(Data for this exercise)

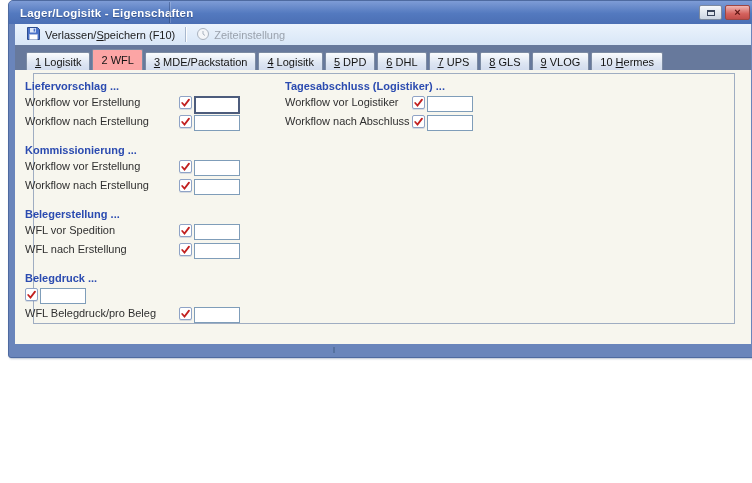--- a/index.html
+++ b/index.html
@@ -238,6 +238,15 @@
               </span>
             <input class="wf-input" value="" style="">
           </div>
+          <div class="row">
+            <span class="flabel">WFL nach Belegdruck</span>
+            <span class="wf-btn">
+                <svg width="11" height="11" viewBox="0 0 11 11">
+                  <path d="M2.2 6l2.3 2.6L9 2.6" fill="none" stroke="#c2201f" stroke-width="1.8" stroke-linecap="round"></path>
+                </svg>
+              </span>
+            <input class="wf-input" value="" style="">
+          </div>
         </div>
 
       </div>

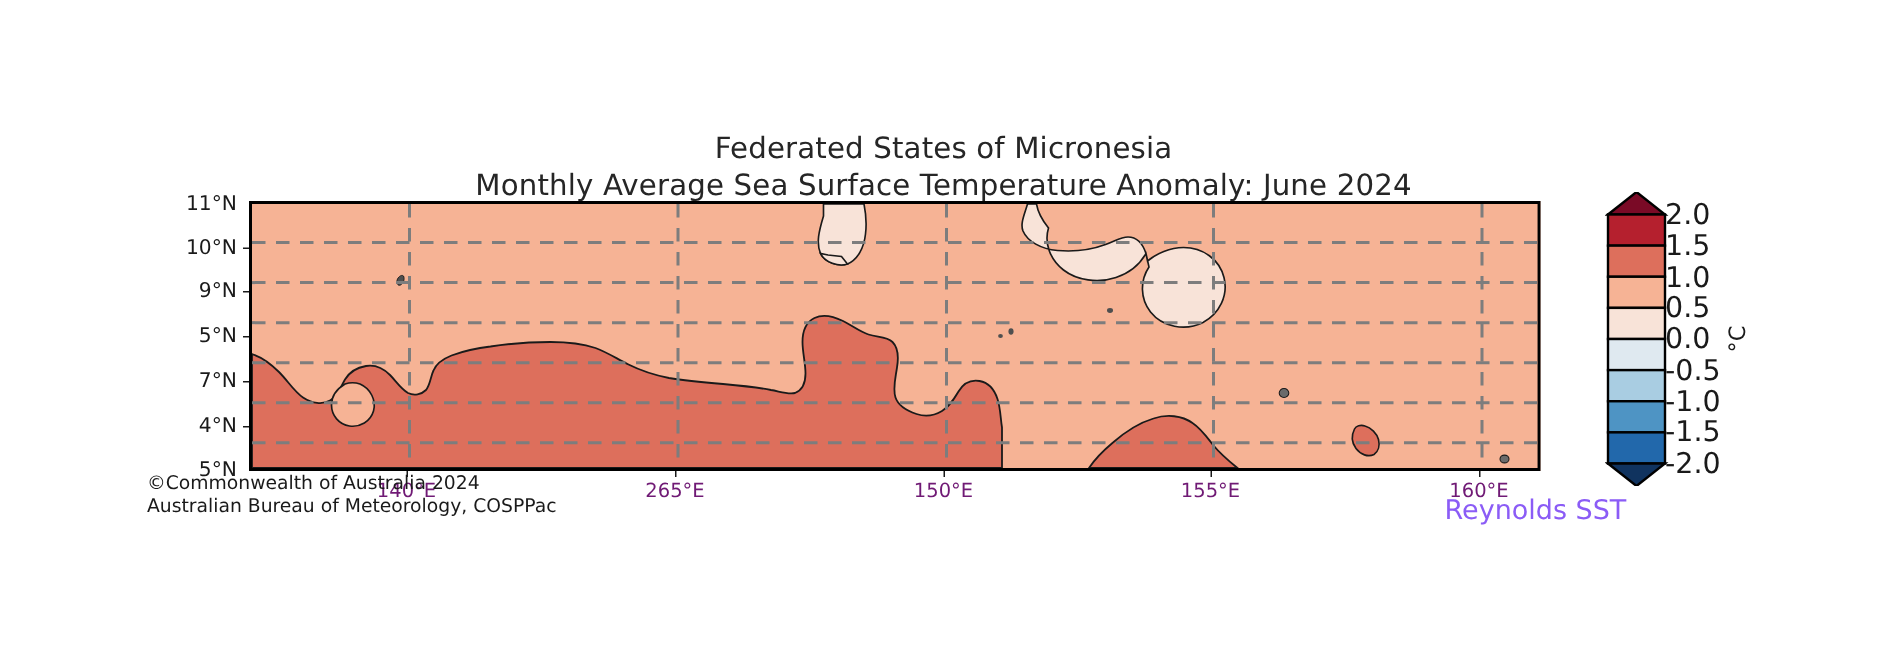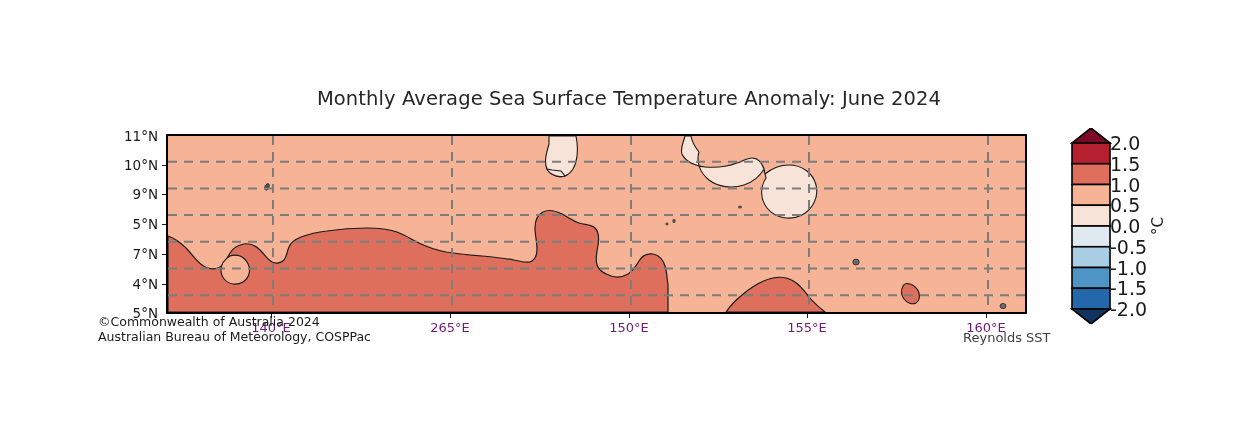--- a/index.html
+++ b/index.html
@@ -146,6 +146,7 @@
 <div class="figure">
 
   <div class="title-block">
+    <div class="title-line">Federated States of Micronesia</div>
     <div class="title-line">Monthly Average Sea Surface Temperature Anomaly: June 2024</div>
   </div>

(End Data for this exercise)

Required action: Please return the lines above exactly, with the pictures omitted.

Solution for this exercise:
--- a/index.html
+++ b/index.html
@@ -238,6 +238,15 @@
               </span>
             <input class="wf-input" value="" style="">
           </div>
+          <div class="row">
+            <span class="flabel">WFL nach Belegdruck</span>
+            <span class="wf-btn">
+                <svg width="11" height="11" viewBox="0 0 11 11">
+                  <path d="M2.2 6l2.3 2.6L9 2.6" fill="none" stroke="#c2201f" stroke-width="1.8" stroke-linecap="round"></path>
+                </svg>
+              </span>
+            <input class="wf-input" value="" style="">
+          </div>
         </div>
 
       </div>

--- a/index.html
+++ b/index.html
@@ -146,6 +146,7 @@
 <div class="figure">
 
   <div class="title-block">
+    <div class="title-line">Federated States of Micronesia</div>
     <div class="title-line">Monthly Average Sea Surface Temperature Anomaly: June 2024</div>
   </div>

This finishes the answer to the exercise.